:: YOUR OBJECTIVE ::
Lay out every line of the records below as a Markdown table with two columns, No. and Entry. Number each row and skip blank lines.

[Stored entries]
________________________________________

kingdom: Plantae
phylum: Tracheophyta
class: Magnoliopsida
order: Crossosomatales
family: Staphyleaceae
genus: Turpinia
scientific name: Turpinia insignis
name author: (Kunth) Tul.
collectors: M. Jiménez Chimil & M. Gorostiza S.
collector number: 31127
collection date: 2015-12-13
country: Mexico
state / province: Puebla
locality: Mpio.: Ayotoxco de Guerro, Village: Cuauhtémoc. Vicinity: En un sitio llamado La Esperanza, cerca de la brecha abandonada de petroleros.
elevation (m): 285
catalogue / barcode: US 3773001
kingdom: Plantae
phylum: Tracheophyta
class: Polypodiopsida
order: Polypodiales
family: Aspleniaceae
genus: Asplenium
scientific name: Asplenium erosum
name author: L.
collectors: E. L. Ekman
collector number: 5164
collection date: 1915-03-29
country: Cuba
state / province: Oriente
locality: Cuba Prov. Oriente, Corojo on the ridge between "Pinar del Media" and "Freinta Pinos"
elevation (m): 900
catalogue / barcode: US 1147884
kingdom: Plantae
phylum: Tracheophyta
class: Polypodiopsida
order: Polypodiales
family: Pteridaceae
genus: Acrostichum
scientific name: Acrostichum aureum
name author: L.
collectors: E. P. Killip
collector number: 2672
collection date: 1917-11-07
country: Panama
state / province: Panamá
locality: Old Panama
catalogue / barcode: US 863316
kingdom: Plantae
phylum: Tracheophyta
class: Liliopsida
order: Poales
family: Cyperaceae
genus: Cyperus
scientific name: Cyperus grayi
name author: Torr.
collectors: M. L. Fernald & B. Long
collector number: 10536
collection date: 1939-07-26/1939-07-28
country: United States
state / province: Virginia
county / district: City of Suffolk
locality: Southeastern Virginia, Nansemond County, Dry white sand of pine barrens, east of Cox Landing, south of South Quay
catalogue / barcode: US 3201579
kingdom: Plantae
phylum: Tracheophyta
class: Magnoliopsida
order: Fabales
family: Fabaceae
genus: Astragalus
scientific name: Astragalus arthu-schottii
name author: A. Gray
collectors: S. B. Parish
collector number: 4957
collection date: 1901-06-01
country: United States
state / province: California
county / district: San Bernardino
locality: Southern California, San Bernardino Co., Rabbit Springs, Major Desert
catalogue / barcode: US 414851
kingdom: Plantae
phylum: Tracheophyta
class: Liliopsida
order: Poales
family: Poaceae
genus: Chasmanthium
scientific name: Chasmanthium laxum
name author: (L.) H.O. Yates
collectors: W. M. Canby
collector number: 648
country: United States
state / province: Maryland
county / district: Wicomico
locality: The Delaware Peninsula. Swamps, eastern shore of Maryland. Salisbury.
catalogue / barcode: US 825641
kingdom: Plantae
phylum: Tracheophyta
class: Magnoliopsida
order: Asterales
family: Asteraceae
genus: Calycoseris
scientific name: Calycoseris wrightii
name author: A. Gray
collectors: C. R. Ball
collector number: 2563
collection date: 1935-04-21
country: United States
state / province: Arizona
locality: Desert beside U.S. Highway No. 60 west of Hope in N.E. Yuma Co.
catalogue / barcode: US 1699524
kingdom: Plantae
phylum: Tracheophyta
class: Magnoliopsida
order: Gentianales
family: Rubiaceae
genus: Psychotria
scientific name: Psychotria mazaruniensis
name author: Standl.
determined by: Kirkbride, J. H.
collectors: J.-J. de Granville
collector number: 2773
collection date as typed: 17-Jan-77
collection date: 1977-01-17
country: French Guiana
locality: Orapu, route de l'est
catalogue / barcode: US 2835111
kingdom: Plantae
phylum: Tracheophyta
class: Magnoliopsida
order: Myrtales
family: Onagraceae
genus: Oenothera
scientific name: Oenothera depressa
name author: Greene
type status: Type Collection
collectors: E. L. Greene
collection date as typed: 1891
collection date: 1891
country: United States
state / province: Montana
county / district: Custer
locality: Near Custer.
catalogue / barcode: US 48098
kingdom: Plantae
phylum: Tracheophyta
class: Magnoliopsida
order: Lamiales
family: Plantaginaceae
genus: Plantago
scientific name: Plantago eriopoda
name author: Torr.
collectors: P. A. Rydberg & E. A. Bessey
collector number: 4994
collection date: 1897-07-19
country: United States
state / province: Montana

________________________________________

:: RESPONSE TO THIS EXERCISE ::
| No. | Entry |
|---|---|
| 1 | kingdom: Plantae |
| 2 | phylum: Tracheophyta |
| 3 | class: Magnoliopsida |
| 4 | order: Crossosomatales |
| 5 | family: Staphyleaceae |
| 6 | genus: Turpinia |
| 7 | scientific name: Turpinia insignis |
| 8 | name author: (Kunth) Tul. |
| 9 | collectors: M. Jiménez Chimil & M. Gorostiza S. |
| 10 | collector number: 31127 |
| 11 | collection date: 2015-12-13 |
| 12 | country: Mexico |
| 13 | state / province: Puebla |
| 14 | locality: Mpio.: Ayotoxco de Guerro, Village: Cuauhtémoc. Vicinity: En un sitio llamado La Esperanza, cerca de la brecha abandonada de petroleros. |
| 15 | elevation (m): 285 |
| 16 | catalogue / barcode: US 3773001 |
| 17 | kingdom: Plantae |
| 18 | phylum: Tracheophyta |
| 19 | class: Polypodiopsida |
| 20 | order: Polypodiales |
| 21 | family: Aspleniaceae |
| 22 | genus: Asplenium |
| 23 | scientific name: Asplenium erosum |
| 24 | name author: L. |
| 25 | collectors: E. L. Ekman |
| 26 | collector number: 5164 |
| 27 | collection date: 1915-03-29 |
| 28 | country: Cuba |
| 29 | state / province: Oriente |
| 30 | locality: Cuba Prov. Oriente, Corojo on the ridge between "Pinar del Media" and "Freinta Pinos" |
| 31 | elevation (m): 900 |
| 32 | catalogue / barcode: US 1147884 |
| 33 | kingdom: Plantae |
| 34 | phylum: Tracheophyta |
| 35 | class: Polypodiopsida |
| 36 | order: Polypodiales |
| 37 | family: Pteridaceae |
| 38 | genus: Acrostichum |
| 39 | scientific name: Acrostichum aureum |
| 40 | name author: L. |
| 41 | collectors: E. P. Killip |
| 42 | collector number: 2672 |
| 43 | collection date: 1917-11-07 |
| 44 | country: Panama |
| 45 | state / province: Panamá |
| 46 | locality: Old Panama |
| 47 | catalogue / barcode: US 863316 |
| 48 | kingdom: Plantae |
| 49 | phylum: Tracheophyta |
| 50 | class: Liliopsida |
| 51 | order: Poales |
| 52 | family: Cyperaceae |
| 53 | genus: Cyperus |
| 54 | scientific name: Cyperus grayi |
| 55 | name author: Torr. |
| 56 | collectors: M. L. Fernald & B. Long |
| 57 | collector number: 10536 |
| 58 | collection date: 1939-07-26/1939-07-28 |
| 59 | country: United States |
| 60 | state / province: Virginia |
| 61 | county / district: City of Suffolk |
| 62 | locality: Southeastern Virginia, Nansemond County, Dry white sand of pine barrens, east of Cox Landing, south of South Quay |
| 63 | catalogue / barcode: US 3201579 |
| 64 | kingdom: Plantae |
| 65 | phylum: Tracheophyta |
| 66 | class: Magnoliopsida |
| 67 | order: Fabales |
| 68 | family: Fabaceae |
| 69 | genus: Astragalus |
| 70 | scientific name: Astragalus arthu-schottii |
| 71 | name author: A. Gray |
| 72 | collectors: S. B. Parish |
| 73 | collector number: 4957 |
| 74 | collection date: 1901-06-01 |
| 75 | country: United States |
| 76 | state / province: California |
| 77 | county / district: San Bernardino |
| 78 | locality: Southern California, San Bernardino Co., Rabbit Springs, Major Desert |
| 79 | catalogue / barcode: US 414851 |
| 80 | kingdom: Plantae |
| 81 | phylum: Tracheophyta |
| 82 | class: Liliopsida |
| 83 | order: Poales |
| 84 | family: Poaceae |
| 85 | genus: Chasmanthium |
| 86 | scientific name: Chasmanthium laxum |
| 87 | name author: (L.) H.O. Yates |
| 88 | collectors: W. M. Canby |
| 89 | collector number: 648 |
| 90 | country: United States |
| 91 | state / province: Maryland |
| 92 | county / district: Wicomico |
| 93 | locality: The Delaware Peninsula. Swamps, eastern shore of Maryland. Salisbury. |
| 94 | catalogue / barcode: US 825641 |
| 95 | kingdom: Plantae |
| 96 | phylum: Tracheophyta |
| 97 | class: Magnoliopsida |
| 98 | order: Asterales |
| 99 | family: Asteraceae |
| 100 | genus: Calycoseris |
| 101 | scientific name: Calycoseris wrightii |
| 102 | name author: A. Gray |
| 103 | collectors: C. R. Ball |
| 104 | collector number: 2563 |
| 105 | collection date: 1935-04-21 |
| 106 | country: United States |
| 107 | state / province: Arizona |
| 108 | locality: Desert beside U.S. Highway No. 60 west of Hope in N.E. Yuma Co. |
| 109 | catalogue / barcode: US 1699524 |
| 110 | kingdom: Plantae |
| 111 | phylum: Tracheophyta |
| 112 | class: Magnoliopsida |
| 113 | order: Gentianales |
| 114 | family: Rubiaceae |
| 115 | genus: Psychotria |
| 116 | scientific name: Psychotria mazaruniensis |
| 117 | name author: Standl. |
| 118 | determined by: Kirkbride, J. H. |
| 119 | collectors: J.-J. de Granville |
| 120 | collector number: 2773 |
| 121 | collection date as typed: 17-Jan-77 |
| 122 | collection date: 1977-01-17 |
| 123 | country: French Guiana |
| 124 | locality: Orapu, route de l'est |
| 125 | catalogue / barcode: US 2835111 |
| 126 | kingdom: Plantae |
| 127 | phylum: Tracheophyta |
| 128 | class: Magnoliopsida |
| 129 | order: Myrtales |
| 130 | family: Onagraceae |
| 131 | genus: Oenothera |
| 132 | scientific name: Oenothera depressa |
| 133 | name author: Greene |
| 134 | type status: Type Collection |
| 135 | collectors: E. L. Greene |
| 136 | collection date as typed: 1891 |
| 137 | collection date: 1891 |
| 138 | country: United States |
| 139 | state / province: Montana |
| 140 | county / district: Custer |
| 141 | locality: Near Custer. |
| 142 | catalogue / barcode: US 48098 |
| 143 | kingdom: Plantae |
| 144 | phylum: Tracheophyta |
| 145 | class: Magnoliopsida |
| 146 | order: Lamiales |
| 147 | family: Plantaginaceae |
| 148 | genus: Plantago |
| 149 | scientific name: Plantago eriopoda |
| 150 | name author: Torr. |
| 151 | collectors: P. A. Rydberg & E. A. Bessey |
| 152 | collector number: 4994 |
| 153 | collection date: 1897-07-19 |
| 154 | country: United States |
| 155 | state / province: Montana |